Weird how you tell that user is not worried about solving the problem efficiently so we might just as well use LLM directly for it, and go to saying how creating a tool might not be efficient either..

And as we know, LLMs are now very good at character-level problems, but are relatively good at making programs; in particular ones for problems we already know of. LLMs might be able to solve Wordles today with straight-up guessing by just adding spaces between the letters and using their very wide vocabulary, but can LLMs solve e.g. word search puzzles at all?

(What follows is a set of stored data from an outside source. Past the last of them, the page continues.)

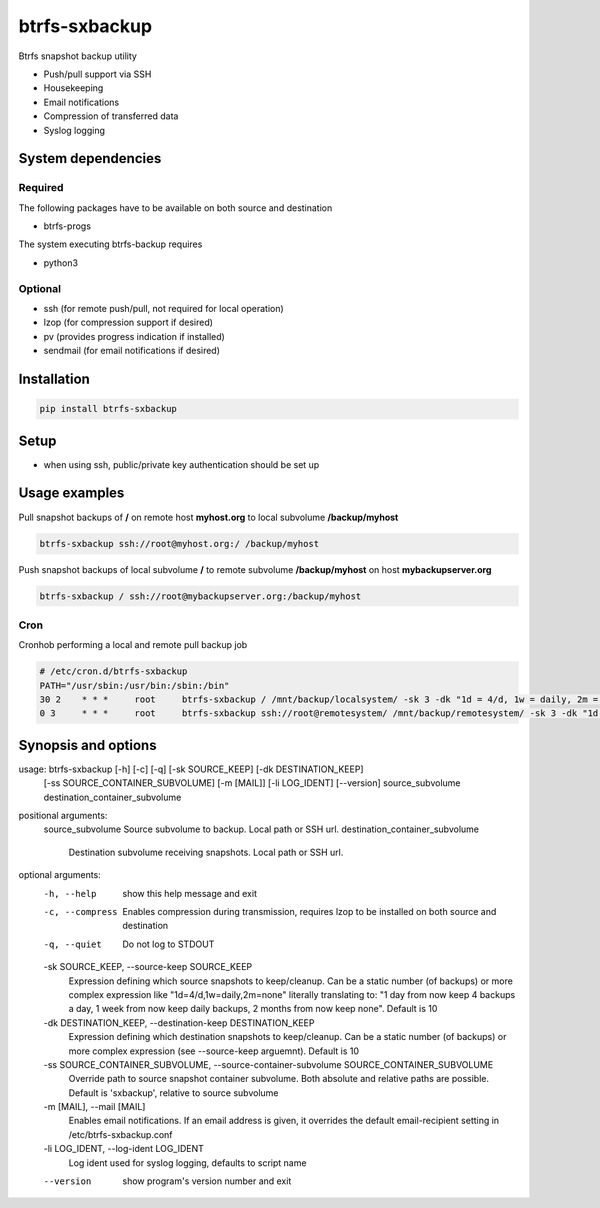 btrfs-sxbackup
**************

Btrfs snapshot backup utility

* Push/pull support via SSH
* Housekeeping
* Email notifications
* Compression of transferred data
* Syslog logging

System dependencies
===================
Required
--------
The following packages have to be available on both source and destination

* btrfs-progs

The system executing btrfs-backup requires

* python3

Optional
--------
* ssh (for remote push/pull, not required for local operation)
* lzop (for compression support if desired)
* pv (provides progress indication if installed)
* sendmail (for email notifications if desired)

Installation
============
.. code ::

    pip install btrfs-sxbackup

Setup
=====
* when using ssh, public/private key authentication should be set up

Usage examples
==============

Pull snapshot backups of **/** on remote host **myhost.org** to local subvolume **/backup/myhost**

.. code ::

    btrfs-sxbackup ssh://root@myhost.org:/ /backup/myhost

Push snapshot backups of local subvolume **/** to remote subvolume **/backup/myhost** on host **mybackupserver.org**

.. code ::

    btrfs-sxbackup / ssh://root@mybackupserver.org:/backup/myhost

Cron
----

Cronhob performing a local and remote pull backup job

.. code ::

    # /etc/cron.d/btrfs-sxbackup
    PATH="/usr/sbin:/usr/bin:/sbin:/bin"
    30 2    * * *     root     btrfs-sxbackup / /mnt/backup/localsystem/ -sk 3 -dk "1d = 4/d, 1w = daily, 2m = none"
    0 3     * * *     root     btrfs-sxbackup ssh://root@remotesystem/ /mnt/backup/remotesystem/ -sk 3 -dk "1d = 4/d, 1w = daily, 2m = none"

Synopsis and options
====================

.. code ::

usage: btrfs-sxbackup [-h] [-c] [-q] [-sk SOURCE_KEEP] [-dk DESTINATION_KEEP]
                      [-ss SOURCE_CONTAINER_SUBVOLUME] [-m [MAIL]]
                      [-li LOG_IDENT] [--version]
                      source_subvolume destination_container_subvolume

positional arguments:
  source_subvolume      Source subvolume to backup. Local path or SSH url.
  destination_container_subvolume
                        Destination subvolume receiving snapshots. Local path
                        or SSH url.

optional arguments:
  -h, --help            show this help message and exit
  -c, --compress        Enables compression during transmission, requires lzop
                        to be installed on both source and destination
  -q, --quiet           Do not log to STDOUT
  -sk SOURCE_KEEP, --source-keep SOURCE_KEEP
                        Expression defining which source snapshots to
                        keep/cleanup. Can be a static number (of backups) or
                        more complex expression like "1d=4/d,1w=daily,2m=none"
                        literally translating to: "1 day from now keep 4
                        backups a day, 1 week from now keep daily backups, 2
                        months from now keep none". Default is 10
  -dk DESTINATION_KEEP, --destination-keep DESTINATION_KEEP
                        Expression defining which destination snapshots to
                        keep/cleanup. Can be a static number (of backups) or
                        more complex expression (see --source-keep arguemnt).
                        Default is 10
  -ss SOURCE_CONTAINER_SUBVOLUME, --source-container-subvolume SOURCE_CONTAINER_SUBVOLUME
                        Override path to source snapshot container subvolume.
                        Both absolute and relative paths are possible. Default
                        is 'sxbackup', relative to source subvolume
  -m [MAIL], --mail [MAIL]
                        Enables email notifications. If an email address is
                        given, it overrides the default email-recipient
                        setting in /etc/btrfs-sxbackup.conf
  -li LOG_IDENT, --log-ident LOG_IDENT
                        Log ident used for syslog logging, defaults to script
                        name
  --version             show program's version number and exit
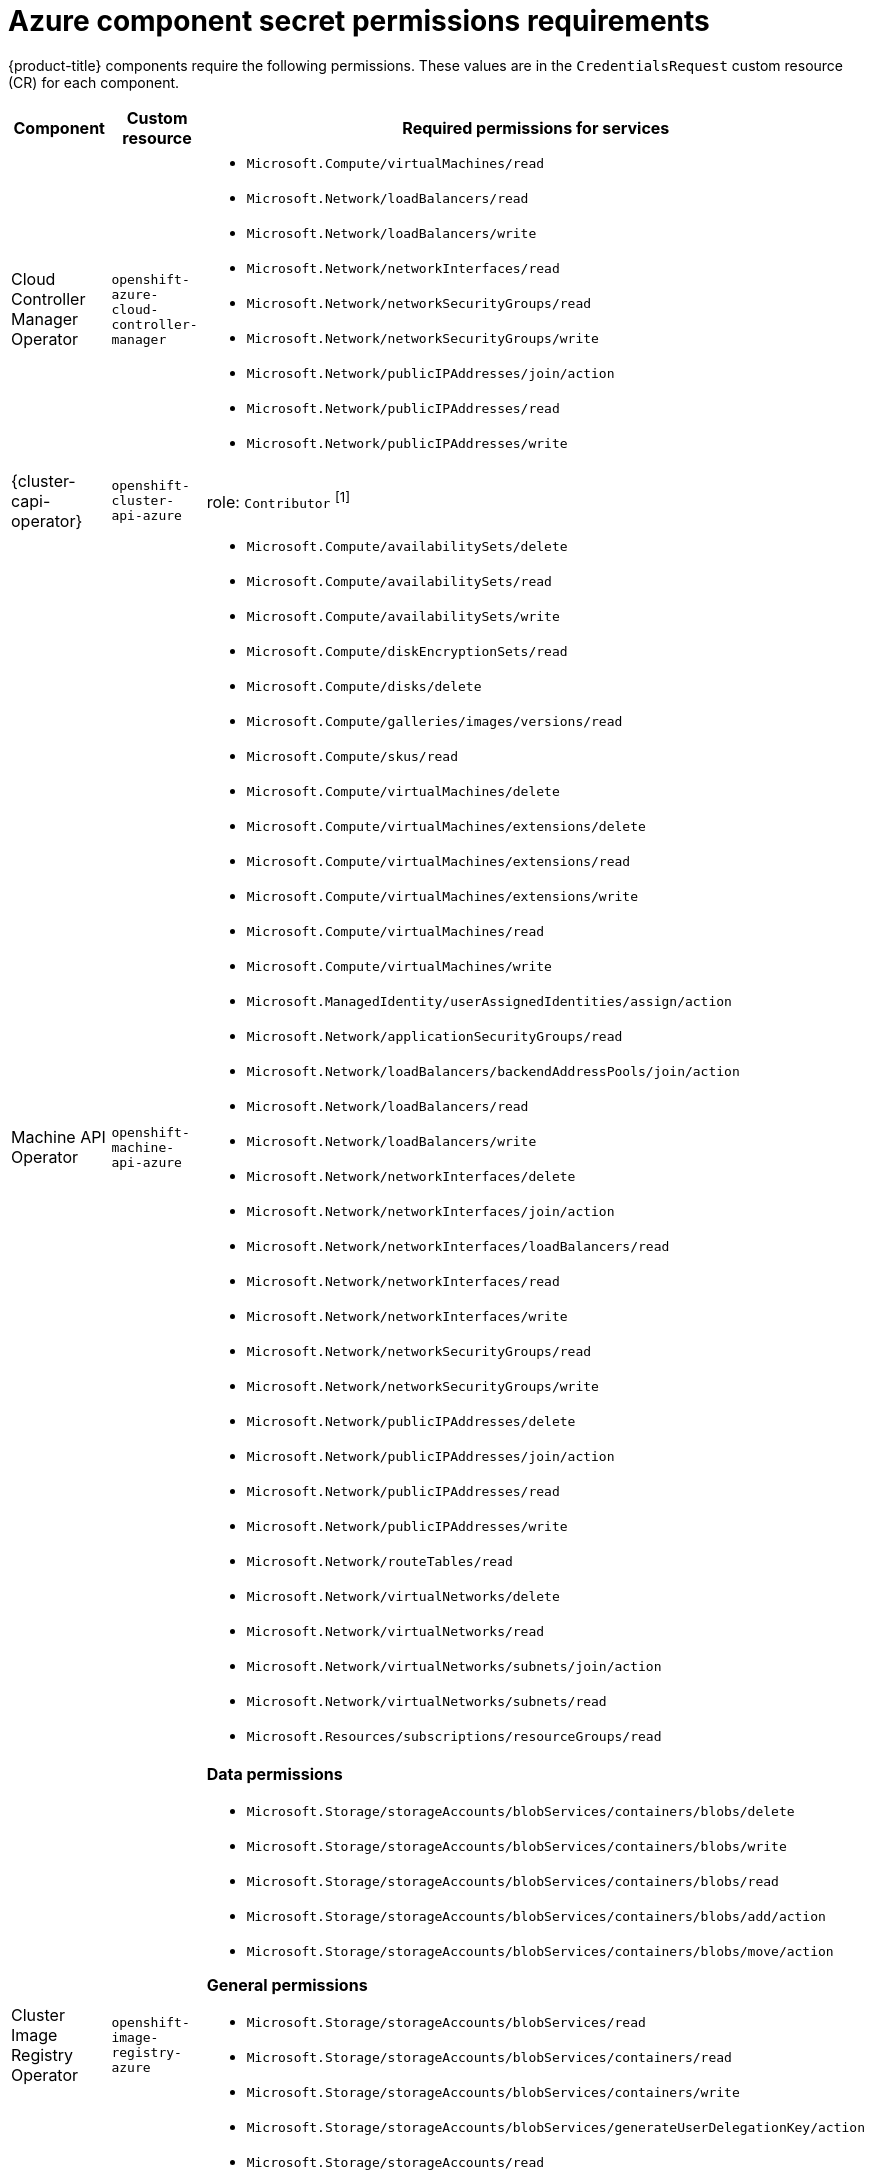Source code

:// Module included in the following assemblies:
//
// * authentication/managing_cloud_provider_credentials/cco-short-term-creds.adoc

:_mod-docs-content-type: REFERENCE
[id="cco-short-term-creds-component-permissions-azure_{context}"]
= Azure component secret permissions requirements

{product-title} components require the following permissions. These values are in the `CredentialsRequest` custom resource (CR) for each component.

[cols="a,a,a"]
|====
|Component |Custom resource |Required permissions for services

|Cloud Controller Manager Operator
|`openshift-azure-cloud-controller-manager`
|* `Microsoft.Compute/virtualMachines/read`
* `Microsoft.Network/loadBalancers/read`
* `Microsoft.Network/loadBalancers/write`
* `Microsoft.Network/networkInterfaces/read`
* `Microsoft.Network/networkSecurityGroups/read`
* `Microsoft.Network/networkSecurityGroups/write`
* `Microsoft.Network/publicIPAddresses/join/action`
* `Microsoft.Network/publicIPAddresses/read`
* `Microsoft.Network/publicIPAddresses/write`

|{cluster-capi-operator}
|`openshift-cluster-api-azure`
|role: `Contributor` ^[1]^

|Machine API Operator
|`openshift-machine-api-azure`
|* `Microsoft.Compute/availabilitySets/delete`
* `Microsoft.Compute/availabilitySets/read`
* `Microsoft.Compute/availabilitySets/write`
* `Microsoft.Compute/diskEncryptionSets/read`
* `Microsoft.Compute/disks/delete`
* `Microsoft.Compute/galleries/images/versions/read`
* `Microsoft.Compute/skus/read`
* `Microsoft.Compute/virtualMachines/delete`
* `Microsoft.Compute/virtualMachines/extensions/delete`
* `Microsoft.Compute/virtualMachines/extensions/read`
* `Microsoft.Compute/virtualMachines/extensions/write`
* `Microsoft.Compute/virtualMachines/read`
* `Microsoft.Compute/virtualMachines/write`
* `Microsoft.ManagedIdentity/userAssignedIdentities/assign/action`
* `Microsoft.Network/applicationSecurityGroups/read`
* `Microsoft.Network/loadBalancers/backendAddressPools/join/action`
* `Microsoft.Network/loadBalancers/read`
* `Microsoft.Network/loadBalancers/write`
* `Microsoft.Network/networkInterfaces/delete`
* `Microsoft.Network/networkInterfaces/join/action`
* `Microsoft.Network/networkInterfaces/loadBalancers/read`
* `Microsoft.Network/networkInterfaces/read`
* `Microsoft.Network/networkInterfaces/write`
* `Microsoft.Network/networkSecurityGroups/read`
* `Microsoft.Network/networkSecurityGroups/write`
* `Microsoft.Network/publicIPAddresses/delete`
* `Microsoft.Network/publicIPAddresses/join/action`
* `Microsoft.Network/publicIPAddresses/read`
* `Microsoft.Network/publicIPAddresses/write`
* `Microsoft.Network/routeTables/read`
* `Microsoft.Network/virtualNetworks/delete`
* `Microsoft.Network/virtualNetworks/read`
* `Microsoft.Network/virtualNetworks/subnets/join/action`
* `Microsoft.Network/virtualNetworks/subnets/read`
* `Microsoft.Resources/subscriptions/resourceGroups/read`

|Cluster Image Registry Operator
|`openshift-image-registry-azure`
|**Data permissions**

* `Microsoft.Storage/storageAccounts/blobServices/containers/blobs/delete`
* `Microsoft.Storage/storageAccounts/blobServices/containers/blobs/write`
* `Microsoft.Storage/storageAccounts/blobServices/containers/blobs/read`
* `Microsoft.Storage/storageAccounts/blobServices/containers/blobs/add/action`
* `Microsoft.Storage/storageAccounts/blobServices/containers/blobs/move/action`

**General permissions**

* `Microsoft.Storage/storageAccounts/blobServices/read`
* `Microsoft.Storage/storageAccounts/blobServices/containers/read`
* `Microsoft.Storage/storageAccounts/blobServices/containers/write`
* `Microsoft.Storage/storageAccounts/blobServices/generateUserDelegationKey/action`
* `Microsoft.Storage/storageAccounts/read`
* `Microsoft.Storage/storageAccounts/write`
* `Microsoft.Storage/storageAccounts/delete`
* `Microsoft.Storage/storageAccounts/listKeys/action`
* `Microsoft.Resources/tags/write`

|Ingress Operator
|`openshift-ingress-azure`
|* `Microsoft.Network/dnsZones/A/delete`
* `Microsoft.Network/dnsZones/A/write`
* `Microsoft.Network/privateDnsZones/A/delete`
* `Microsoft.Network/privateDnsZones/A/write`

|Cluster Network Operator
|`openshift-cloud-network-config-controller-azure`
|* `Microsoft.Network/networkInterfaces/read`
* `Microsoft.Network/networkInterfaces/write`
* `Microsoft.Compute/virtualMachines/read`
* `Microsoft.Network/virtualNetworks/read`
* `Microsoft.Network/virtualNetworks/subnets/join/action`
* `Microsoft.Network/loadBalancers/backendAddressPools/join/action`

|Azure File CSI Driver Operator
|`azure-file-csi-driver-operator`
|* `Microsoft.Network/networkSecurityGroups/join/action`
* `Microsoft.Network/virtualNetworks/subnets/read`
* `Microsoft.Network/virtualNetworks/subnets/write`
* `Microsoft.Storage/storageAccounts/delete`
* `Microsoft.Storage/storageAccounts/fileServices/read`
* `Microsoft.Storage/storageAccounts/fileServices/shares/delete`
* `Microsoft.Storage/storageAccounts/fileServices/shares/read`
* `Microsoft.Storage/storageAccounts/fileServices/shares/write`
* `Microsoft.Storage/storageAccounts/listKeys/action`
* `Microsoft.Storage/storageAccounts/read`
* `Microsoft.Storage/storageAccounts/write`

|Azure Disk CSI Driver Operator
|`azure-disk-csi-driver-operator`
|* `Microsoft.Compute/disks/*`
* `Microsoft.Compute/snapshots/*`
* `Microsoft.Compute/virtualMachineScaleSets/*/read`
* `Microsoft.Compute/virtualMachineScaleSets/read`
* `Microsoft.Compute/virtualMachineScaleSets/virtualMachines/write`
* `Microsoft.Compute/virtualMachines/*/read`
* `Microsoft.Compute/virtualMachines/write`
* `Microsoft.Resources/subscriptions/resourceGroups/read`

|====
[.small]
--
1. This component requires a role rather than a set of permissions.
--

As you say, if there are 9000 puzzle questions, then a solver is a natural choice to due compute efficiency. But it will also answer the question, and do it without errors (here I'm overstating LLM's abilities a bit though; this would certainly not hold true to novel problems). No "Oh what sharp eyes you have! I'll address the error immdiately!" responses from the solver are to be expected, and actually unsolvable puzzles will be identified, not "lied" about. So why not use the solver even for a single instance of the problem?

I think the (training) effort would be much better on teaching LLMs when they should use an algorithm and when they should just use the model. Many use cases are much less complicated and even more easily solved algorithmically than word puzzle solvers as well; they might be e.g. sorting lists by a certain criteria (the list may be augmented by LLM-created additional data first), and for this task as well I'd rather use a deterministic algorithm than one driven by neural networks and randomness.

E.g. Gemini, Mistral and ChatGPT can do this already in some cases: if I ask them to "Calculate sum of primes between 0 and one million.", it looks like all of them created a piece of code to calculate it. Which is exactly what they should do. (The result was correct.)

ACCount37 · 2025-10-15T14:01:45 1760536905

What LLMs are "good at" is kind of up to us. No fundamental reason why they can't be trained for better character manipulation capabilities, among many other things.

There are always tasks that are best solved through direct character manipulation - as there are tasks that are best solved with Python code, constraint solvers or web search. So add one more teachable skill to the pile.

Helps that we're getting better at teaching LLMs skills.